Has he forgotten he reports and is responsible to the people of Israel, not the presidents, prime ministers or governments of the US, EU or UK, or the UN? Our legal deed to the Land of Israel, encompassing Judea and Samaria, is laid down in the Bible, not in the political views of members of the judiciary or legal civil servants. The latter appear unable to step aside from their own personal prejudices in making judgments.
They have caused untold damage and anguish to both individuals and the state by their track record of foolhardy decisions.
COLIN L. LECI
Jerusalem
Keep the emblem
Sir, – Last fall The Jerusalem Post reported that Knesset Speaker Yuli Edelstein had launched a competition for a new Knesset logo to replace the state emblem in use since 1949 (“Knesset seeking new logo in competition,” October 14). I and many others were appalled.

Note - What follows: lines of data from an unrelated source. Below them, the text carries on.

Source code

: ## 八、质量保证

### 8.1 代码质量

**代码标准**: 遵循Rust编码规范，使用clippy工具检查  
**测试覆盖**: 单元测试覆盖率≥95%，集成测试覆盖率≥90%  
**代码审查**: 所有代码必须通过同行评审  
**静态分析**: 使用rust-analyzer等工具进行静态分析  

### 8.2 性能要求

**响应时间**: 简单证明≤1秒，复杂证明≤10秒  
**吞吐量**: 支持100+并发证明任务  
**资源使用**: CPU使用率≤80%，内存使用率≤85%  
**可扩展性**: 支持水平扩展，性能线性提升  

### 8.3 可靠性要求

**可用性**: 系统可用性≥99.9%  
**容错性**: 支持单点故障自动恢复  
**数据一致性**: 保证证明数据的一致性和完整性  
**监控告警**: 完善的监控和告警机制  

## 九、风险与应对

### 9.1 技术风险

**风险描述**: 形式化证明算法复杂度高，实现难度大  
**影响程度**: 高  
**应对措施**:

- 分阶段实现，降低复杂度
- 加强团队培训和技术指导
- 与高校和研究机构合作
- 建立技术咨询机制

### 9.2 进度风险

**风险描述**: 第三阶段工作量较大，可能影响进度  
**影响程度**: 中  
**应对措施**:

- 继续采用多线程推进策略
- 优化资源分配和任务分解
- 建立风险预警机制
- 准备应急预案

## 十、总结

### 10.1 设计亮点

The participants were to be art and design students, and the competition rules stated, among other requirements, that the proposed designs had to incorporate the current state emblem. Five designs were short-listed. Only one incorporated the emblem.
The use of the state emblem by the president, government, judiciary and Knesset is governed by one of the first laws passed by the Knesset in 1949. The emblem is the face of Israel, defining its revived existence, and is recognized and revered as such around the world.
Over 13,000 people, including past and current leaders, professionals and ordinary citizens, have signed a petition run by the website Nostalgia calling on Edelstein to drop the idea and continue to use the current emblem as the Knesset logo. It is shame that he, along with other MKs, feel differently.
URI SHAMIR
Cambridgeshire, UK
The writer is the son of Maxim Shamir, who, with his brother Gabriel, designed of the state emblem of Israel.
Small, happy tear
Sir, – I don’t know how many of your readers have written in to congratulate you on your “name change” from The Palestine Post to The Jerusalem Post.
Ever since my wife and I made aliya some years ago, I have been following the daily hunt by Alexander Zvielli (From Our Archives) for news items from exactly 65 years ago. Now that the paper has changed to a more appropriate name, I feel completely at home and have shed a small, happy tear.